Рейкен подходит беззвучно, как всегда со спины. Подпирает стену лопатками и для разнообразия не выглядит насмехающейся тварью. А от сочувствия в голосе бывшего вожака, бывшего врага и убийцы хочется удавиться.
“Я что, на самом деле так жалок, если даже Тео Рейкен снизошел до порции дружеской поддержки?..”
— Это тебя не касается. И... у нас все в порядке.

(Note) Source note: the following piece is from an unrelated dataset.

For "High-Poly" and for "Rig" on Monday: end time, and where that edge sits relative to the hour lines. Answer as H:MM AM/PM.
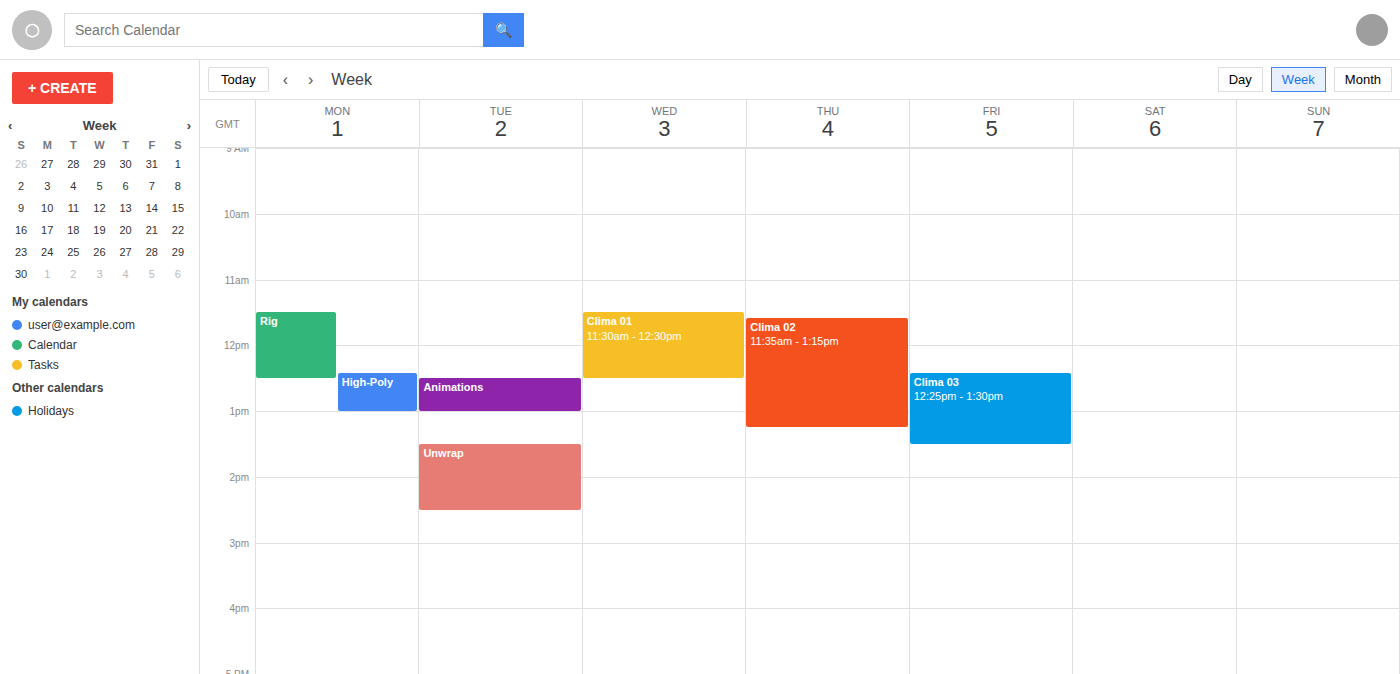
"High-Poly": 1:00 PM, exactly on the 1 PM line. "Rig": 12:30 PM, halfway between the 12 PM and 1 PM lines.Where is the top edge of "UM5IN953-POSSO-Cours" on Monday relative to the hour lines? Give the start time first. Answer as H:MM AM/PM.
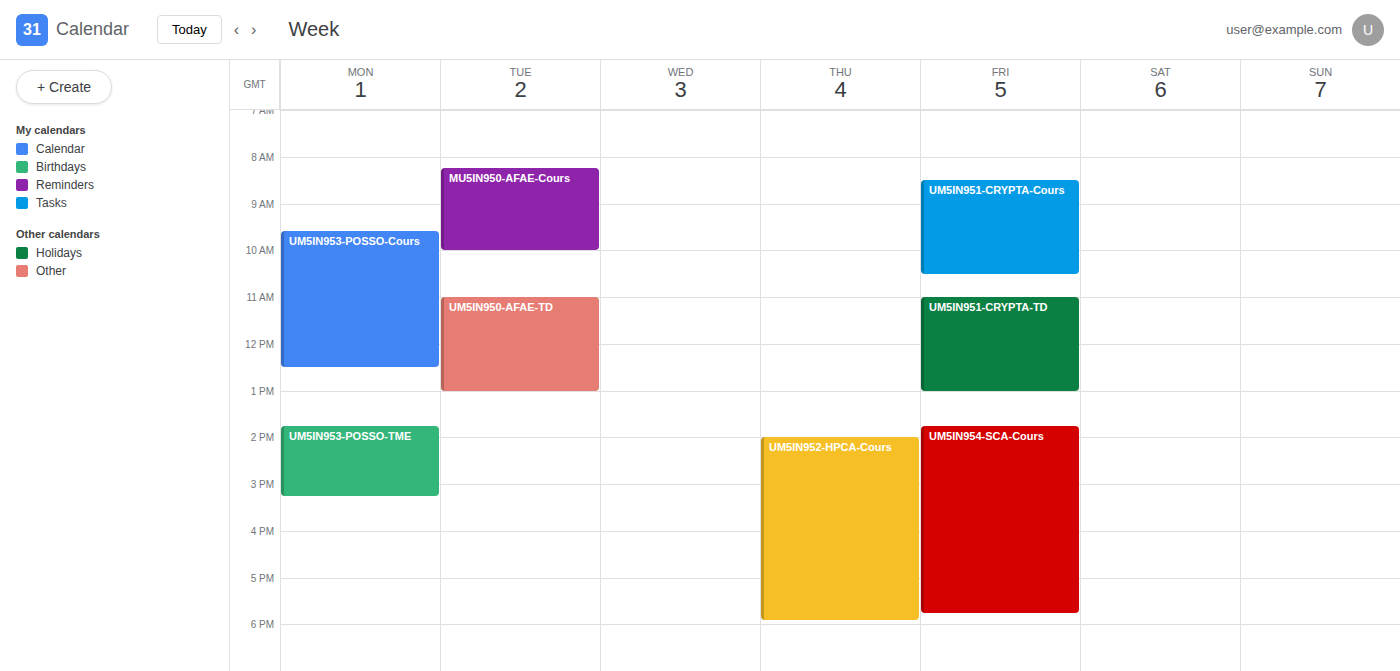
9:35 AM -- neither: 35 minutes below the 9 AM line and 25 minutes above the 10 AM line.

— Угу, — кивает с готовностью, а потом добавляет небрежно, не убирая эту равнодушную маску с лица: — именно поэтому твой дружок уже третью ночь ночует у Лиама, а на тренировках мучается выбором, кому подставить свою никчемную задницу — капитану команды и по совместительству лучшему другу или звезде лакросса Талботу. Нелегкий выбор действительно. И это при живом парне.
Воздух словно горит и кожа, кажется, сейчас просто слезет от жара. Ему бы рявкнуть или съездить по роже, но сил не осталось, да и что возразить, если [не]люди и за милю чуют запах влечения. Мускусный, терпкий, отдающий смолой.
Отвернется. Не потому, что нечего ответить. Просто... блять... опускаться до уровня Тео? Но все же шепчет, проклиная себя за растекающуюся по венам слабость, за застрявший в горле склизкий комок и чувство, будто извалялся в дерьме:
— Не пойму, с чего вдруг моя личная жизнь стала твоей проблемой?
— Дружеское участие не в счет? Хорошо. Считай, меня раздражает, когда твой б о й ф р е н д слишком близко крутится возле Лиама. Я вроде как помогаю ему с контролем гнева. И М е й с о н , — практически выплевывает это имя Кори под ноги пережеванной жвачкой, — нисколько не помогает, накручивая его все сильнее.
Кори плевать, насколько двусмысленно и лживо все это звучит. Все откровения Тео. Он не хочет задумываться, что связывает Рейкена и Лиама, а потому пропускает все намеки и несостыковки мимо ушей. Ему со своей жизнью бы разобраться.
Блёклой, бесцветной и лишней. Той самой, в которой мертвый Лукас вспоминается с какой-то затаенной нежностью даже. Его ядовитые шипы на руках и спине. И глаза чернее бездонной пропасти ночью.
— Не лезь хоть ты в это, Тео, — получается как-то очень устало, почти безнадежно. А еще так жалко, так отчаянно хочется верить, что хоть кому-то на все не плевать.